Quantum Leap Strategy # 3 : Empowering Tax Institution. Empowering dengan


cara menambah wewenang (kekuasaan), anggaran dan mungkin juga jumlah
SDM supaya Anda yang ngemplang pajak bisa selalu dikejar sampai ujung dunia
sekalipun

Wewenang melacak rekening bank wajib pajak adalah salah satu contoh yang perlu
diberikan (demi mengejar para pengemplang pajak yang penghasilannya puluhan
miliar namun bayar pajaknya nihil). Atau bahkan bisa dibentuk Lembaga Pajak yang
terpisah dari Kemenkeu (dengan otoritas yang lebih luas dan mandiri).

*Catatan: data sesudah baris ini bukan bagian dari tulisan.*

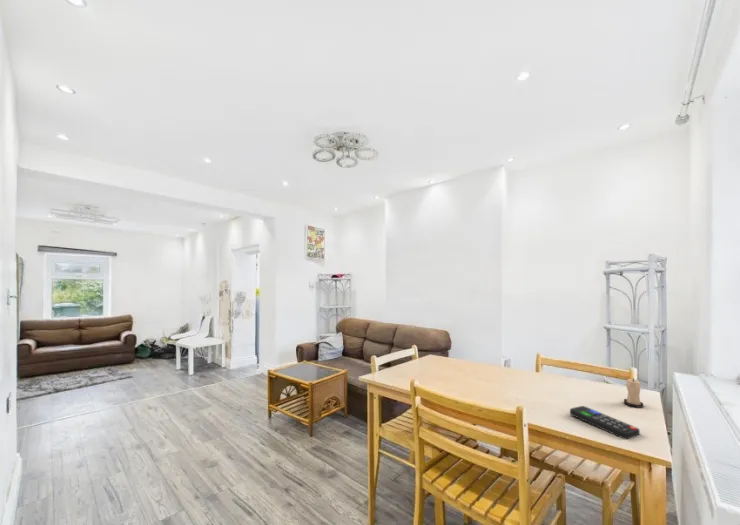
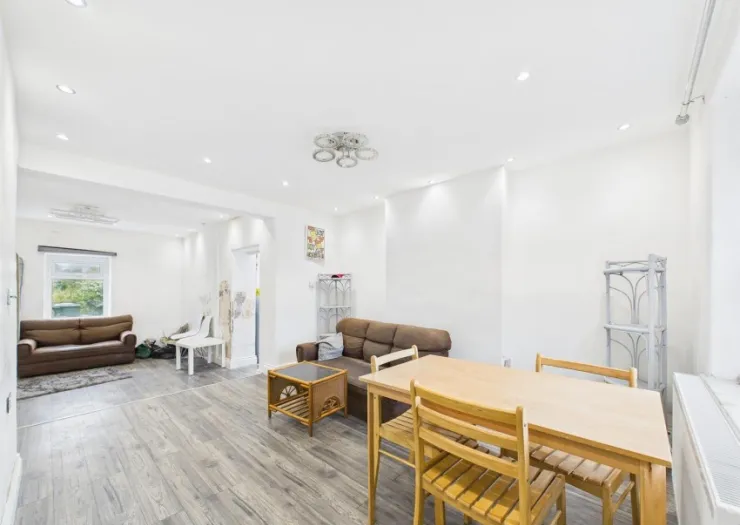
- candle [623,377,644,409]
- remote control [569,405,641,440]
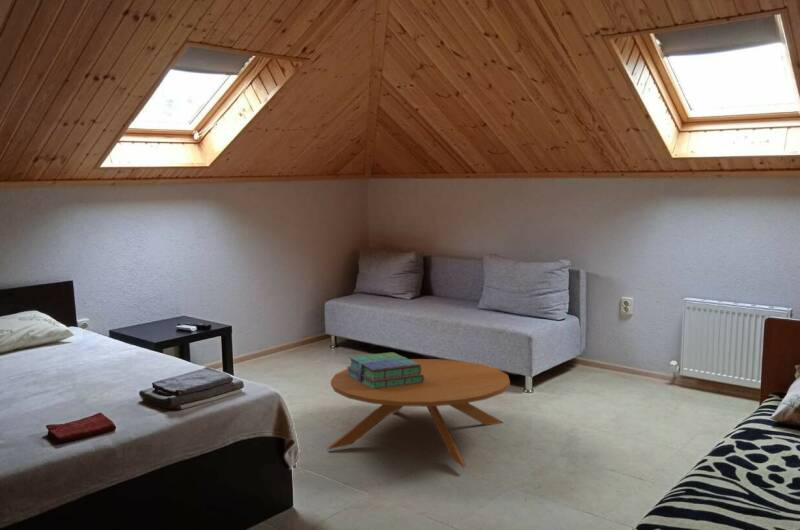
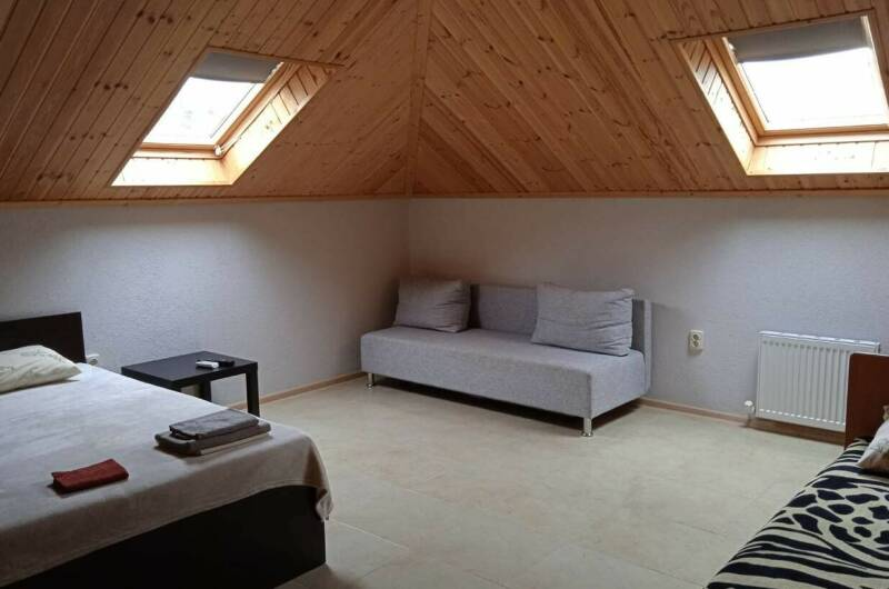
- coffee table [326,358,511,469]
- stack of books [346,351,424,389]
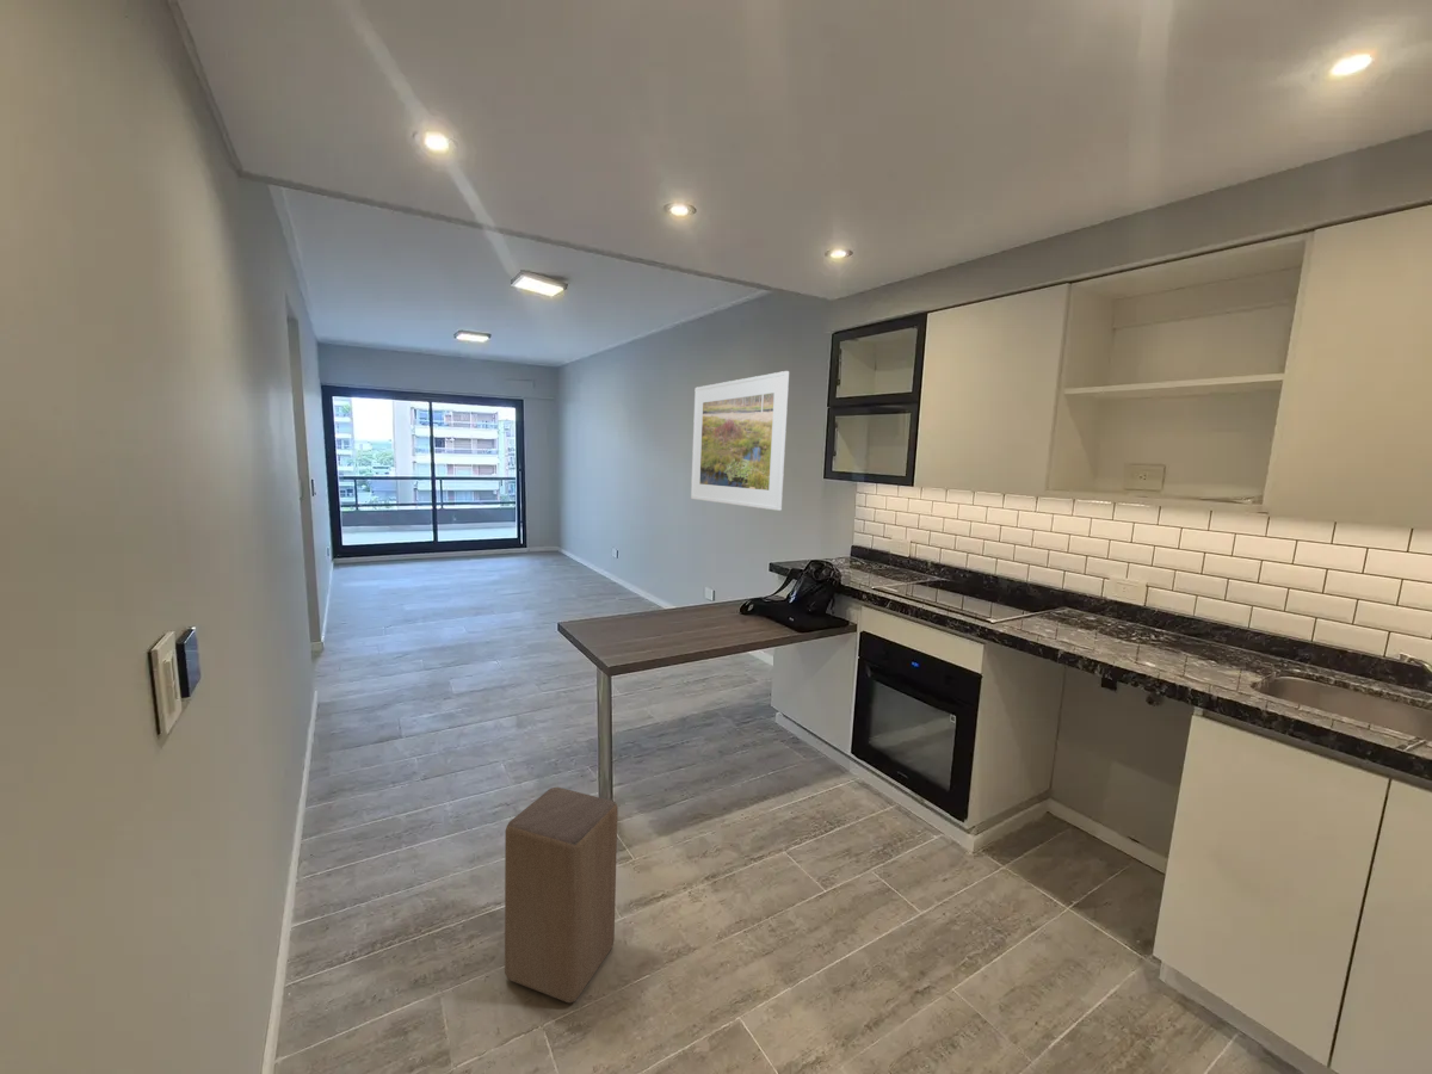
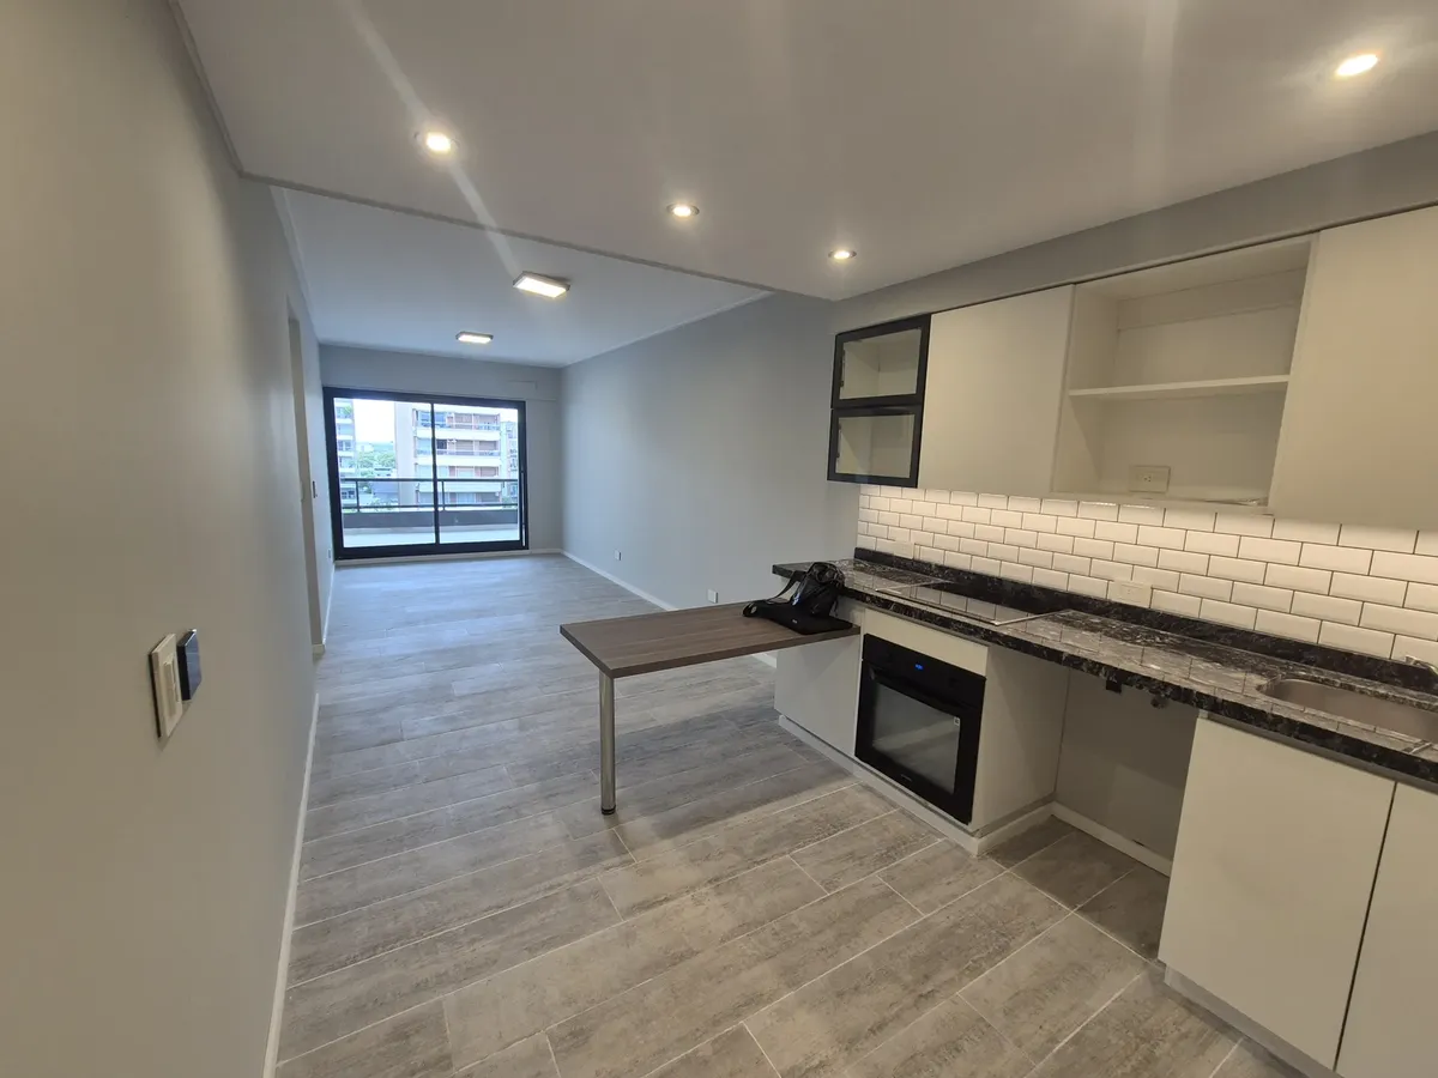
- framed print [690,370,790,512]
- stool [504,786,619,1004]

Soal anggaran dalam ditjen Pajak, sejatinya juga sangat bisa diberlakukan prinsip
return on investment (ROI) yang profitabel.
Maksudnya begini. Anggaran mereka saat ini Rp 5 triliun (untuk 30 ribuan pegawai).
Jika anggaran mereka ditambah menjadi Rp 20 triliun (naik Rp 15 T); namun mereka
sanggup menghasilkan tambahan pendapatan pajak hingga Rp 300 T saya rasa
ini sebuah investasi yang amat menguntungkan.

ROI nya amat bagus. Menambah biaya 15T namun bisa menghasilkan tambahan
revenue 300T. Atau ROI sebesar 2000%. Amazing ROI.

Apakah bisa mencapai ROI dua ribu persen? Sangat bisa, apalagi jika mereka
makin banyak memiliki change makers seperti Samon atau Dwi Utomo tadi.

Demikianlah, tiga quantum leap strategy yang mungkin bisa diambil demi
melipatgandakan pendapatan pajak menjadi Rp 2400 triliun.

Banner dan slogan pajak perlu diganti dengan kalimat : GO FOR 2400 TRILLION in
2020. Slogan ini lebih powerful, dibanding kalimat bersahaja : Orang Bijak Taat
Pajak

Jika Anda kebetulan pegawai Pajak, sebarkan tulisan ini ke forum milis, kepada
seluruh 30 ribu rekanmu. Lalu bersama-sama kalian teriakkan kalimat magis itu : Go
For Rp 2400 trillion in 2020.

Impossible is nothing. Dan memang tak ada yang tak mungkin demi kemajuan
bangsa. Demi kebesaran sang bumi Nusantara.